> MATERIAL PROVIDED:
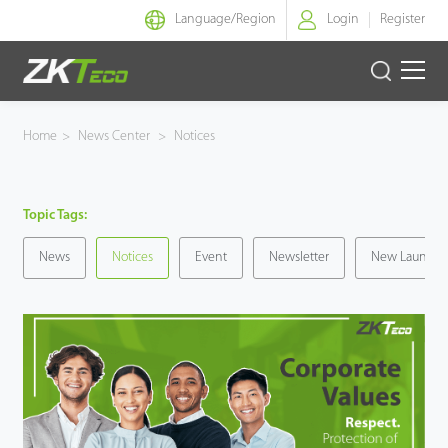
Language/
Region
Login
Register
Smart Identity
Home
>
News Center
>
Notices
Smart Entrance Control
Topic Tags:
Smart Office
News
Notices
Event
Newsletter
New Launche
Green Label
Armatura
Solution
Case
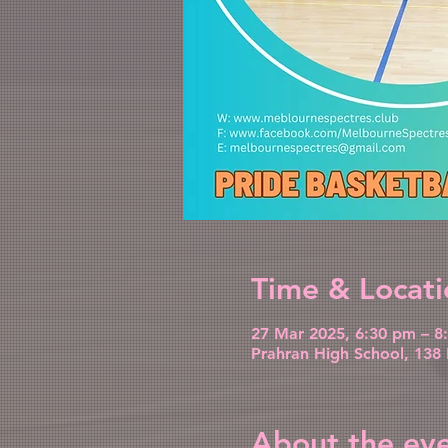
Time & Locati
27 Mar 2025, 6:30 pm – 8
Prahran High School, 138 
About the ev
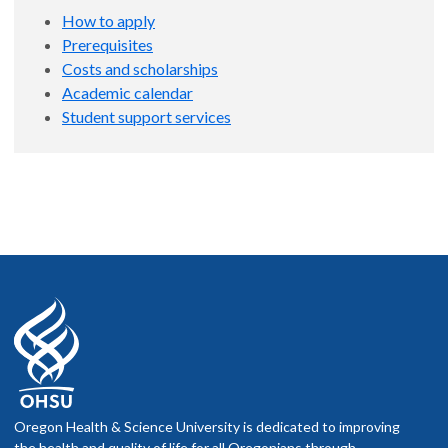
How to apply
Prerequisites
Costs and scholarships
Academic calendar
Student support services
Oregon Health & Science University is dedicated to improving
the health and quality of life for all Oregonians through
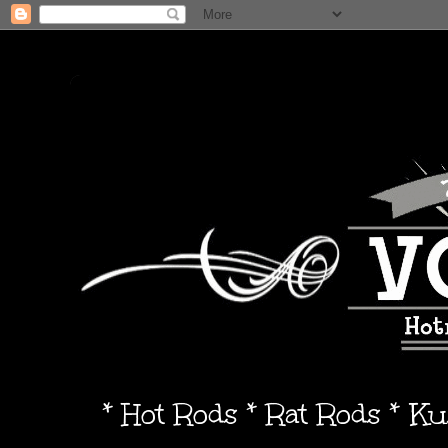
* Hot Rods * Rat Rods * K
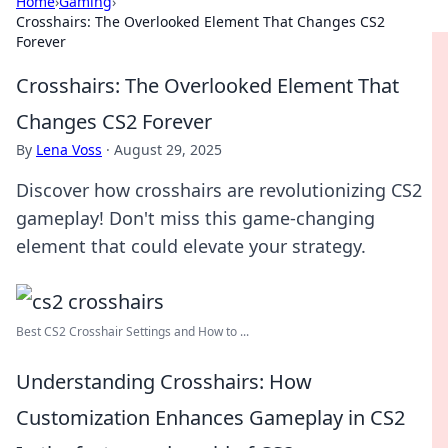
Home
›
Gaming
›
Crosshairs: The Overlooked Element That Changes CS2
Forever
Crosshairs: The Overlooked Element That
Changes CS2 Forever
By
Lena Voss
·
August 29, 2025
Discover how crosshairs are revolutionizing CS2
gameplay! Don't miss this game-changing
element that could elevate your strategy.
Best CS2 Crosshair Settings and How to ...
Understanding Crosshairs: How
Customization Enhances Gameplay in CS2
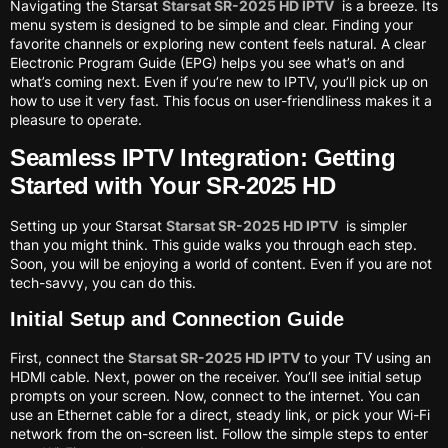
Navigating the Starsat
Starsat SR-2025 HD IPTV
is a breeze. Its
menu system is designed to be simple and clear. Finding your
favorite channels or exploring new content feels natural. A clear
Electronic Program Guide (EPG) helps you see what’s on and
what’s coming next. Even if you’re new to IPTV, you’ll pick up on
how to use it very fast. This focus on user-friendliness makes it a
pleasure to operate.
Seamless IPTV Integration: Getting
Started with Your SR-2025 HD
Setting up your Starsat
Starsat SR-2025 HD IPTV
is simpler
than you might think. This guide walks you through each step.
Soon, you will be enjoying a world of content. Even if you are not
tech-savvy, you can do this.
Initial Setup and Connection Guide
First, connect the
Starsat SR-2025 HD IPTV
to your TV using an
HDMI cable. Next, power on the receiver. You’ll see initial setup
prompts on your screen. Now, connect to the internet. You can
use an Ethernet cable for a direct, steady link, or pick your Wi-Fi
network from the on-screen list. Follow the simple steps to enter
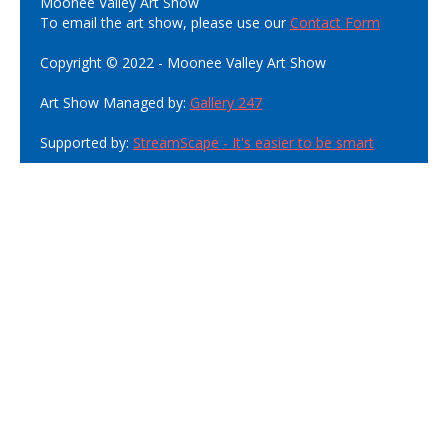
Moonee Valley Art Show
To email the art show, please use our
Contact Form
Copyright © 2022 - Moonee Valley Art Show
Art Show Managed by:
Gallery 247
Supported by:
StreamScape - It's easier to be smart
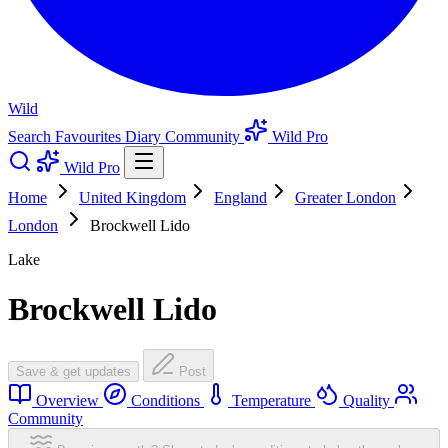
Wild
Search
Favourites
Diary
Community
Wild Pro
Wild Pro
Home
United Kingdom
England
Greater London
London
Brockwell Lido
Lake
Brockwell Lido
Save & get updates
Post
Overview
Conditions
Temperature
Quality
Community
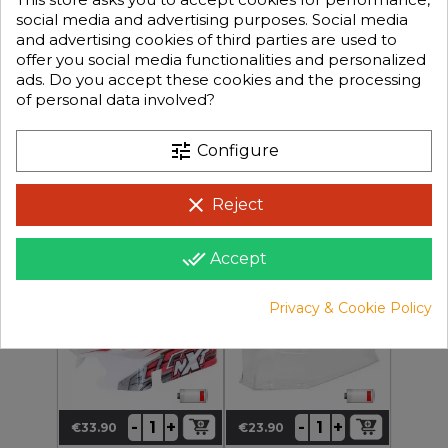
social media and advertising purposes. Social media
and advertising cookies of third parties are used to
offer you social media functionalities and personalized
ads. Do you accept these cookies and the processing
of personal data involved?
€19.90
+
+
-
-
€27.90
Regular
Price
Price
tune
€9.95
Configure
price
clear
Reject
CA-291
CA-124-FR
NXT GP 2.0 Red Body
1/10 Buggy BXR S1/S2clear
done_all
Accept
Body In 1mm Lexan®
Hard Version
Privacy & Cookie Policy
+
+
-
-
€33.90
€23.90
Price
Price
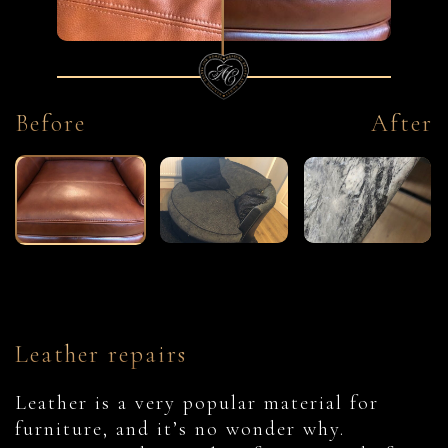
Before
After
Leather repairs
Leather is a very popular material for
furniture, and it’s no wonder why.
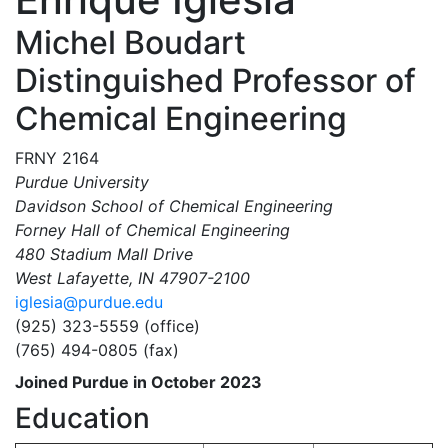
Michel Boudart
Distinguished Professor of
Chemical Engineering
FRNY 2164
Purdue University
Davidson School of Chemical Engineering
Forney Hall of Chemical Engineering
480 Stadium Mall Drive
West Lafayette, IN 47907-2100
iglesia@purdue.edu
(925) 323-5559 (office)
(765) 494-0805 (fax)
Joined Purdue in October 2023
Education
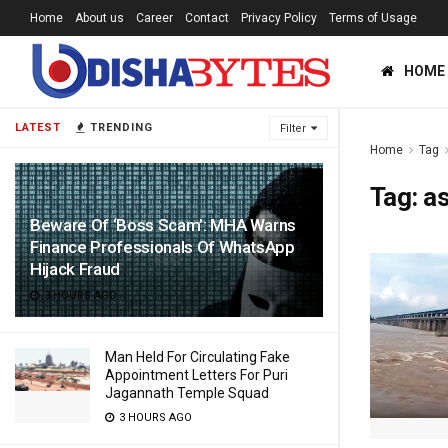
Home
About us
Career
Contact
Privacy Policy
Terms of Usage
HOME
LATEST
TRENDING
Filter
Home
Tag
Tag:
a
Beware Of ‘Boss Scam’: MHA Warns
Finance Professionals Of WhatsApp
Hijack Fraud
3 HOURS AGO
Man Held For Circulating Fake
Appointment Letters For Puri
Jagannath Temple Squad
3 HOURS AGO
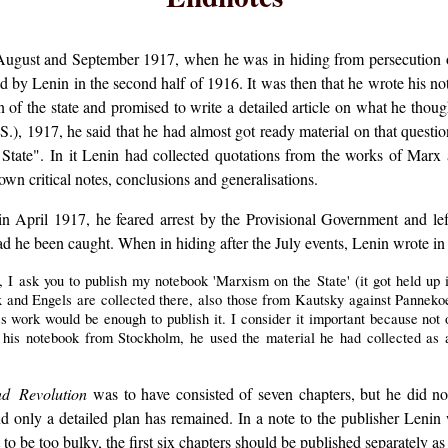
ugust and September 1917, when he was in hiding from persecution 
d by Lenin in the second half of 1916. It was then that he wrote his n
n of the state and promised to write a detailed article on what he thought
.), 1917, he said that he had almost got ready material on that questio
tate". In it Lenin had collected quotations from the works of Marx 
n critical notes, conclusions and generalisations.
in April 1917, he feared arrest by the Provisional Government and le
 he been caught. When in hiding after the July events, Lenin wrote in 
, I ask you to publish my notebook 'Marxism on the State' (it got held up 
x and Engels are collected there, also those from Kautsky against Pannek
s work would be enough to publish it. I consider it important because not 
 his notebook from Stockholm, he used the material he had collected as 
nd Revolution
was to have consisted of seven chapters, but he did no
 only a detailed plan has remained. In a note to the publisher Lenin 
ut to be too bulky, the first six chapters should be published separately 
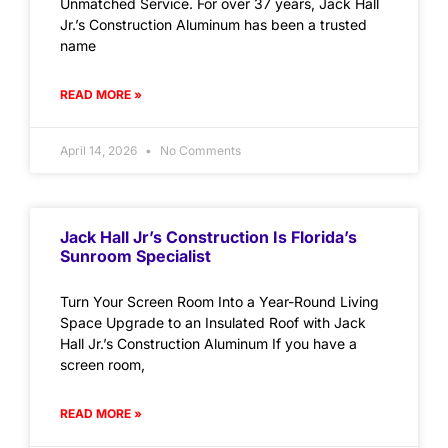
Unmatched Service. For over 37 years, Jack Hall
Jr.’s Construction Aluminum has been a trusted
name
READ MORE »
April 14, 2026
No Comments
Jack Hall Jr’s Construction Is Florida’s
Sunroom Specialist
Turn Your Screen Room Into a Year-Round Living
Space Upgrade to an Insulated Roof with Jack
Hall Jr.’s Construction Aluminum If you have a
screen room,
READ MORE »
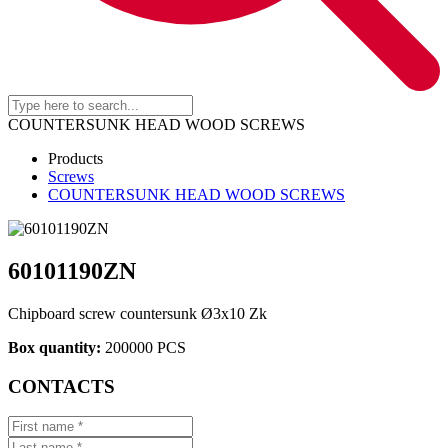
COUNTERSUNK HEAD WOOD SCREWS
Products
Screws
COUNTERSUNK HEAD WOOD SCREWS
60101190ZN
Chipboard screw countersunk Ø3x10 Zk
Box quantity:
200000 PCS
CONTACTS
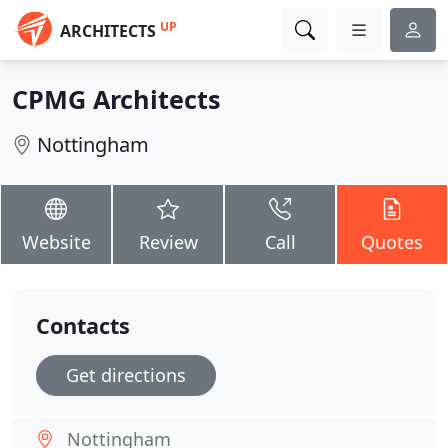
UP
ARCHITECTS
CPMG Architects
Nottingham
Website
Review
Call
Quotes
Contacts
Get directions
Nottingham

> DIRECTIONS: What you return should match the records line for line, minus the pictures.

> SOLUTION FOR THIS PROBLEM:
Language/
Region
Login
Register
Smart Identity
Home
>
News Center
>
Notices
Smart Entrance Control
Topic Tags:
Smart Office
News
Notices
Event
Newsletter
New Launche
Green Label
Armatura
Solution
Case
Time & Locati
27 Mar 2025, 6:30 pm – 8
Prahran High School, 138 
About the ev
How to apply
Prerequisites
Costs and scholarships
Academic calendar
Student support services
Oregon Health & Science University is dedicated to improving
the health and quality of life for all Oregonians through
* Hot Rods * Rat Rods * K
Home
›
Gaming
›
Crosshairs: The Overlooked Element That Changes CS2
Forever
Crosshairs: The Overlooked Element That
Changes CS2 Forever
By
Lena Voss
·
August 29, 2025
Discover how crosshairs are revolutionizing CS2
gameplay! Don't miss this game-changing
element that could elevate your strategy.
Best CS2 Crosshair Settings and How to ...
Understanding Crosshairs: How
Customization Enhances Gameplay in CS2
Navigating the Starsat
Starsat SR-2025 HD IPTV
is a breeze. Its
menu system is designed to be simple and clear. Finding your
favorite channels or exploring new content feels natural. A clear
Electronic Program Guide (EPG) helps you see what’s on and
what’s coming next. Even if you’re new to IPTV, you’ll pick up on
how to use it very fast. This focus on user-friendliness makes it a
pleasure to operate.
Seamless IPTV Integration: Getting
Started with Your SR-2025 HD
Setting up your Starsat
Starsat SR-2025 HD IPTV
is simpler
than you might think. This guide walks you through each step.
Soon, you will be enjoying a world of content. Even if you are not
tech-savvy, you can do this.
Initial Setup and Connection Guide
First, connect the
Starsat SR-2025 HD IPTV
to your TV using an
HDMI cable. Next, power on the receiver. You’ll see initial setup
prompts on your screen. Now, connect to the internet. You can
use an Ethernet cable for a direct, steady link, or pick your Wi-Fi
network from the on-screen list. Follow the simple steps to enter
Moonee Valley Art Show
To email the art show, please use our
Contact Form
Copyright © 2022 - Moonee Valley Art Show
Art Show Managed by:
Gallery 247
Supported by:
StreamScape - It's easier to be smart
Wild
Search
Favourites
Diary
Community
Wild Pro
Wild Pro
Home
United Kingdom
England
Greater London
London
Brockwell Lido
Lake
Brockwell Lido
Save & get updates
Post
Overview
Conditions
Temperature
Quality
Community
social media and advertising purposes. Social media
and advertising cookies of third parties are used to
offer you social media functionalities and personalized
ads. Do you accept these cookies and the processing
of personal data involved?
€19.90
+
+
-
-
€27.90
Regular
Price
Price
tune
€9.95
Configure
price
clear
Reject
CA-291
CA-124-FR
NXT GP 2.0 Red Body
1/10 Buggy BXR S1/S2clear
done_all
Accept
Body In 1mm Lexan®
Hard Version
Privacy & Cookie Policy
+
+
-
-
€33.90
€23.90
Price
Price
Before
After
Leather repairs
Leather is a very popular material for
furniture, and it’s no wonder why.
Michel Boudart
Distinguished Professor of
Chemical Engineering
FRNY 2164
Purdue University
Davidson School of Chemical Engineering
Forney Hall of Chemical Engineering
480 Stadium Mall Drive
West Lafayette, IN 47907-2100
iglesia@purdue.edu
(925) 323-5559 (office)
(765) 494-0805 (fax)
Joined Purdue in October 2023
Education
Home
About us
Career
Contact
Privacy Policy
Terms of Usage
HOME
LATEST
TRENDING
Filter
Home
Tag
Tag:
a
Beware Of ‘Boss Scam’: MHA Warns
Finance Professionals Of WhatsApp
Hijack Fraud
3 HOURS AGO
Man Held For Circulating Fake
Appointment Letters For Puri
Jagannath Temple Squad
3 HOURS AGO
ugust and September 1917, when he was in hiding from persecution 
d by Lenin in the second half of 1916. It was then that he wrote his n
n of the state and promised to write a detailed article on what he thought
.), 1917, he said that he had almost got ready material on that questio
tate". In it Lenin had collected quotations from the works of Marx 
n critical notes, conclusions and generalisations.
in April 1917, he feared arrest by the Provisional Government and le
 he been caught. When in hiding after the July events, Lenin wrote in 
, I ask you to publish my notebook 'Marxism on the State' (it got held up 
x and Engels are collected there, also those from Kautsky against Pannek
s work would be enough to publish it. I consider it important because not 
 his notebook from Stockholm, he used the material he had collected as 
nd Revolution
was to have consisted of seven chapters, but he did no
 only a detailed plan has remained. In a note to the publisher Lenin 
ut to be too bulky, the first six chapters should be published separately 
Unmatched Service. For over 37 years, Jack Hall
Jr.’s Construction Aluminum has been a trusted
name
READ MORE »
April 14, 2026
No Comments
Jack Hall Jr’s Construction Is Florida’s
Sunroom Specialist
Turn Your Screen Room Into a Year-Round Living
Space Upgrade to an Insulated Roof with Jack
Hall Jr.’s Construction Aluminum If you have a
screen room,
READ MORE »
COUNTERSUNK HEAD WOOD SCREWS
Products
Screws
COUNTERSUNK HEAD WOOD SCREWS
60101190ZN
Chipboard screw countersunk Ø3x10 Zk
Box quantity:
200000 PCS
CONTACTS
UP
ARCHITECTS
CPMG Architects
Nottingham
Website
Review
Call
Quotes
Contacts
Get directions
Nottingham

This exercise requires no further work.